Quelques règles pratiques qui ressortent de la conférence :
- Pas de message vocal au premier appel. Si vous n'avez pas la personne, envoyez un email dans la foulée en mentionnant que vous venez d'appeler.
- Pas de SMS en parallèle pendant la session. Ça disperse et ça casse le rythme.
- Notez dans votre CRM ce que vous devez faire ensuite (relance mail, rappel) pour ne pas interrompre votre session d'appels pour gérer ça sur le moment.
- Quand vous ne prenez que des portes, analysez pourquoi avant de continuer. Un commercial de chez Lead Panda avait passé toute une matinée sans rien. En regardant ensemble ce qui bloquait, ils ont trouvé le problème. L'autoanalyse est une compétence à part entière.
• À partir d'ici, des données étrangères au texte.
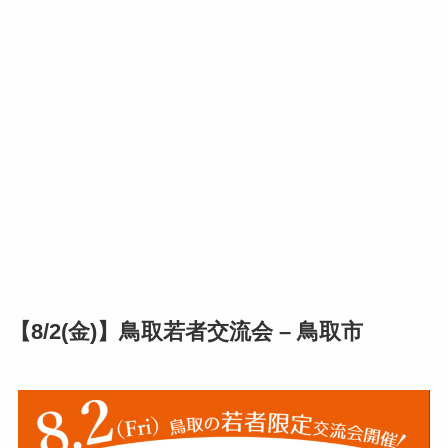
【8/2(金)】
鳥取若者交流会 – 鳥取市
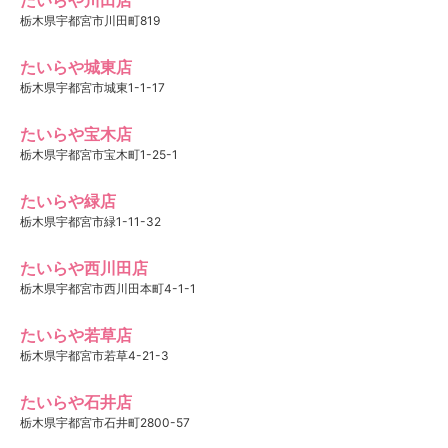
栃木県宇都宮市川田町819
たいらや城東店
栃木県宇都宮市城東1-1-17
たいらや宝木店
栃木県宇都宮市宝木町1-25-1
たいらや緑店
栃木県宇都宮市緑1-11-32
たいらや西川田店
栃木県宇都宮市西川田本町4-1-1
たいらや若草店
栃木県宇都宮市若草4-21-3
たいらや石井店
栃木県宇都宮市石井町2800-57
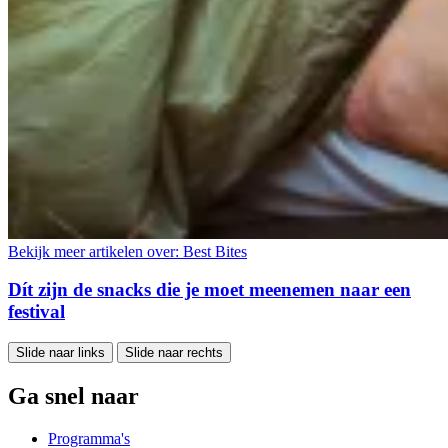
Bekijk meer artikelen over:
Best Bites
Dít zijn de snacks die je moet meenemen naar een
festival
Slide naar links
Slide naar rechts
Ga snel naar
Programma's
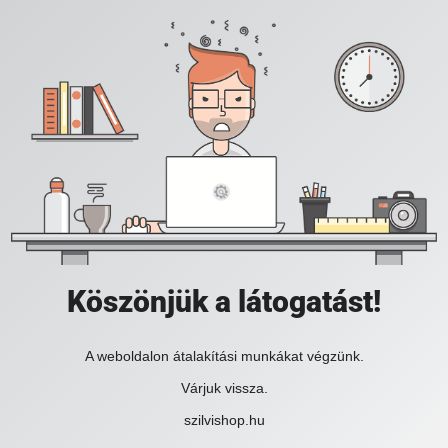
Köszönjük a látogatást!
A weboldalon átalakítási munkákat végzünk.
Várjuk vissza.
szilvishop.hu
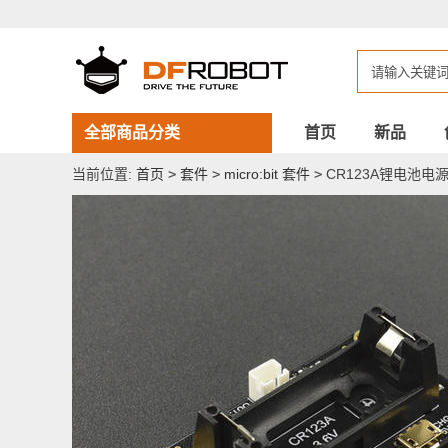
CR123A
锂
电
池
电
源
管
理
全部商品分类
首页
新品
模
块
当前位置:
首页
>
套件
>
micro:bit 套件
>
CR123A锂电池电源
micro:bit
麦
昆
机
器
人
专
用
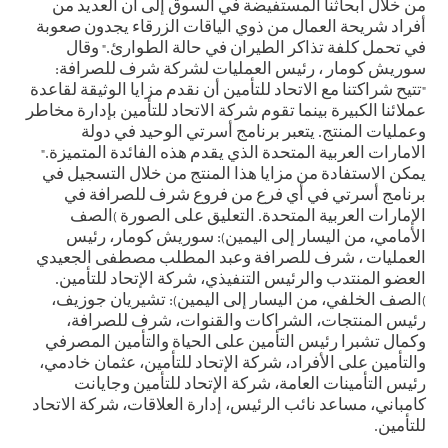
من خلال أبحاثنا المستفيضة في السوق إلى أن العديد من
أفراد شريحة العمال من ذوي الياقات الزرقاء يجدون صعوبة
في تحمل كلفة تذاكر الطيران في حالة الطوارئ." وقال
سوريش كومار ، رئيس العمليات لشركة شرف للصرافة:
"تتيح شراكتنا مع الاتحاد للتأمين أن نقدم مزايا الوثيقة لقاعدة
عملائنا الكبيرة بينما تقوم شركة الاتحاد للتأمين بإدارة مخاطر
وعمليات المنتج. يتعبر برنامج أسرتي الوحيد في دولة
الامارات العربية المتحدة الذي يقدم هذه الفائدة المتميزة."
يمكن الاستفادة من مزايا هذا المنتج من خلال التسجيل في
برنامج أسرتي في أي فرع من فروع شرف للصرافة في
الإمارات العربية المتحدة. التعليق على الصورة )الصف
الأمامي، من اليسار إلى اليمين): سوريش كومار، رئيس
العمليات ، شرف للصرافة وعبد المطلب مصطفى الجعيدي
العضو المنتدب والرئيس التنفيذي، شركة الإتحاد للتأمين.
)الصف الخلفي، من اليسار إلى اليمين): تشيريان جوزيف،
رئيس المنتجات، الشراكات والقنوات، شرف للصرافة،
وكمال تشبرا رئيس التأمين على الحياة والتأمين المصرفي
والتأمين على الأفراد، شركة الإتحاد للتأمين، عثمان خادمي،
رئيس التأمينات العامة، شركة الإتحاد للتأمين وجايانت
كامباني، مساعد نائب الرئيس، إدارة العلاقات، شركة الاتحاد
للتأمين.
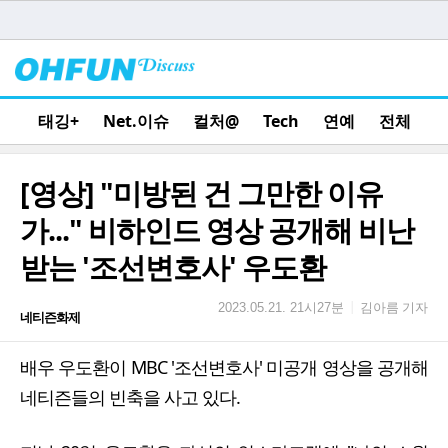
태깅+
Net.이슈
컬처@
Tech
연예
전체
[영상] "미방된 건 그만한 이유
가..." 비하인드 영상 공개해 비난
받는 '조선변호사' 우도환
김아름 기자
|
2023.05.21. 21시27분
네티즌화제
배우 우도환이 MBC '조선변호사' 미공개 영상을 공개해
네티즌들의 빈축을 사고 있다.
Le closing : comment proposer un rendez-vous sans se faire rejeter
Le but d'un call de prospection n'est pas de vendre. C'est de proposer un rendez-vous. Anas est très clair là-dessus. Et pour ça, il ne force pas. Il propose deux dates avec une ouverture naturelle.
"Ce serait intéressant d'en discuter un peu plus. Est-ce que vous auriez un créneau mardi ou mercredi à 14h ?" L'autre répond "mardi c'est compliqué mais jeudi ça me va". Vous n'avez pas forcé, vous avez facilité.
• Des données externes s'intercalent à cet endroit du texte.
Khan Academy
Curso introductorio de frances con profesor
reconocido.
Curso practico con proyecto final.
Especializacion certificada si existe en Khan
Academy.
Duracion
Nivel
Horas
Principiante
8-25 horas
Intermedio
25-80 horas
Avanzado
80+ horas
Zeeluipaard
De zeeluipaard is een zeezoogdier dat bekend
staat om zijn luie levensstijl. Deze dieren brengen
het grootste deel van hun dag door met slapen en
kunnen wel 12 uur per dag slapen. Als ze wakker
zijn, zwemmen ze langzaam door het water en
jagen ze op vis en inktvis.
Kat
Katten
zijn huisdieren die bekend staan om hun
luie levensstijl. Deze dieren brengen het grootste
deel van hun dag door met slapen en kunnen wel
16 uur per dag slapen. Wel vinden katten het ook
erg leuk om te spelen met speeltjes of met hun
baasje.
Ce qui tue les prises de rendez-vous, c'est d'arriver avec l'intention visible de remplir son agenda coûte que coûte. Les gens le sentent. En vous détachant de l'objectif de rendez-vous pendant la conversation (tout en gardant l'intention en tête), vous posez de meilleures questions, vous écoutez mieux, et paradoxalement vous obtenez plus de rendez-vous.
Ce qu'il faut retenir
La prospection téléphonique reste le canal qui génère le plus de conversations et de rendez-vous à volume d'effort équivalent. Ce qui sépare un bon caller d'un mauvais ne tient pas au script : ça tient au mindset, à la posture, aux 30 premières secondes et à la capacité à écouter avant de pitcher. Un nom de marque fort ouvre des portes, mais c'est la voix, la décontraction et les questions ouvertes qui les gardent ouvertes. Et les sessions de calling se font en blocs concentrés, sans distractions, avec un CRM pour tracer ce qui suit.